> **Pedido 1**:
Copie fielmente todas as linhas dos registros, do começo ao fim, sem incluir as imagens na resposta.
> **Pedido 2**:
Dê a continuação do texto sobre o livro Instantâneos da fotografia contemporânea, começando logo após a última frase apresentada.

> **Trecho do documento**:
__________________________________________________

Curtas

Instantâneos da fotografia contemporânea

Ensaios sobre as complexidades do fazer fotográfico em quase 200 anos de história

TEXTO Maria Chaves

03 de Novembro de 2021

O professor e fotógrafo José Afonso Jr. é autor do livro

O professor e fotógrafo José Afonso Jr. é autor do livro

Foto Divulgação

[conteúdo na íntegra | ed. 251 | novembro de 2021]

Assine a Continente

José Afonso Jr. é daqueles profissionais que transitam de forma equilibrada pelas vias acadêmicas e no meio da produção fotográfica, com interesse, destreza e intensidade. Em paralelo à sua atuação como professor no Departamento de Comunicação da UFPE, onde leciona, orienta teses, desenvolve pesquisas e conduz seminários, é incessante em sua produção fotográfica e nas atividades de curadoria e de desenvolvimento crítico, a exemplo da curadoria do fotolivro Pernambuco correia virada (2014),  da realização do projeto de pesquisa em fotografia Suíte Master, Quarto de Empregada (2020/2021), e, mais recentemente, da publicação de Instantâneos da fotografia contemporânea (2021), pela editora Appris.

Com prefácio de Eduardo Queiroga (UFMG) e um conselho editorial composto por nomes nacionais de peso nos estudos fotográficos, como Maurício Lissovsky (UFRJ), Antônio Fatorelli (UFRJ), Nina Velasco (UFPE) e Ronaldo Entler (FAAP), o livro é um compilado de artigos e ensaios construídos ao longo do percurso do autor nos últimos 10 anos.

Demonstrando a consistência do seu repertório tanto conceitual quanto advindo do conhecimento do mercado, Afonso aborda as complexidades que envolvem o fazer fotográfico em quase 200 anos de existência da fotografia, iluminando suas diferentes materialidades e contínuas transições. É um passeio entre tempos e espaços: do retrato oitocentista, considerando as referências clássicas gregas e os usos em culturas distintas da nossa, como Índia e Japão, até se aprofundar na problematização contemporânea em um cenário de convergência cultural, como ele gosta de citar no livro. Tal passeio envereda em trilhas diversas, que, como num labirinto, podem ser escolhidas aleatoriamente. Os capítulos não obedecem a uma ordem específica, permitindo uma leitura fluida, ao gosto de quem lê.

“O agrupamento desses textos não foi por uma motivação de exaurir determinado tema. Buscamos escolher trabalhos produzidos na última década, que respondessem a tensões específicas, nas quais a fotografia se relaciona com o mundo tal qual uma interface”, explica Afonso, na introdução. Ante essa diversidade de veredas, destacam-se alguns temas, começando pelo fotojornalismo, campo em que atuou, durante muito tempo, no papel de pesquisador. Os quatro primeiros textos tratam das reconfigurações do mercado e do meio profissional do fotojornalismo frente às novas tecnologias, provocando uma reflexão sobre como o advento da inovação é acompanhado por inseguranças e contradições.

__________________________________________________

> **Dados fornecidos**:
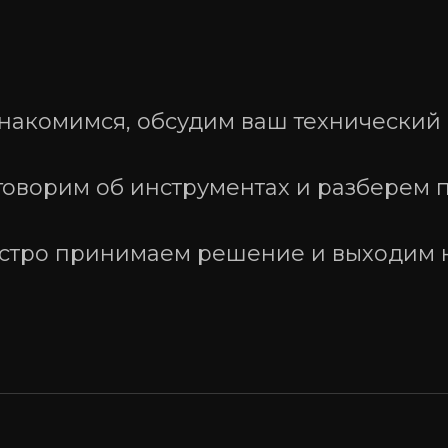
накомимся, обсудим ваш технический
говорим об инструментах и разберем 
стро принимаем решение и выходим 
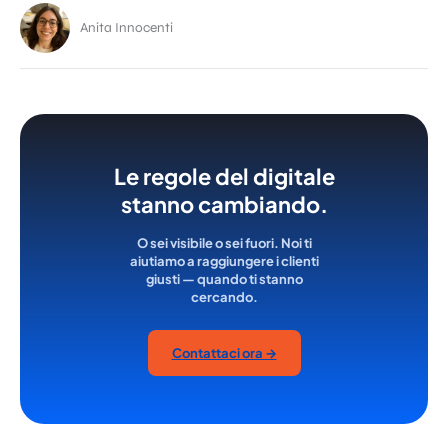
Anita Innocenti
Le regole del digitale
stanno cambiando.
O sei visibile o sei fuori. Noi ti
aiutiamo a raggiungere i clienti
giusti — quando ti stanno
cercando.
Contattaci ora →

__________________________________________________

> **Resposta do exercício 1**:
накомимся, обсудим ваш технический
говорим об инструментах и разберем 
стро принимаем решение и выходим 
Anita Innocenti
Le regole del digitale
stanno cambiando.
O sei visibile o sei fuori. Noi ti
aiutiamo a raggiungere i clienti
giusti — quando ti stanno
cercando.
Contattaci ora →

> **Resposta do exercício 2**:
Nesse caso específico, a crise aparece dentro de outra bem maior, a do jornalismo tradicional, que, por sua vez, reage às novas práticas do mercado, adaptando-se, como muitas outras práticas culturais, à mudança nos hábitos de consumo e à inversão da lógica de oferta e demanda. Por um lado, o salto do analógico para o digital, o estabelecimento da comunicação em rede, a hibridização dos meios midiáticos, a horizontalidade nos processos de produção de informação e a descentralização na sua distribuição interferiram na relação da sociedade com a imprensa e, consequentemente, na relação da imprensa com a fotografia.



Por outro, enquanto a insegurança surge com as fake news e fake fotos, a contradição revela-se no fechamento de redações e de jornais e na dispensa maciça de repórteres fotográficos, cujas funções são entendidas agora como dispensáveis, uma vez que o imediatismo e a redução de custos não deixam espaço para a construção ou contemplação de uma narrativa ou um discurso por trás de uma imagem. Para exemplificar e contextualizar didaticamente os pontos acima, Afonso descreve uma cadeia de cenários e, bom mestre que é, ensina que o fotojornalismo não está em fase terminal, mas, sim, em mais um momento de reinvenção.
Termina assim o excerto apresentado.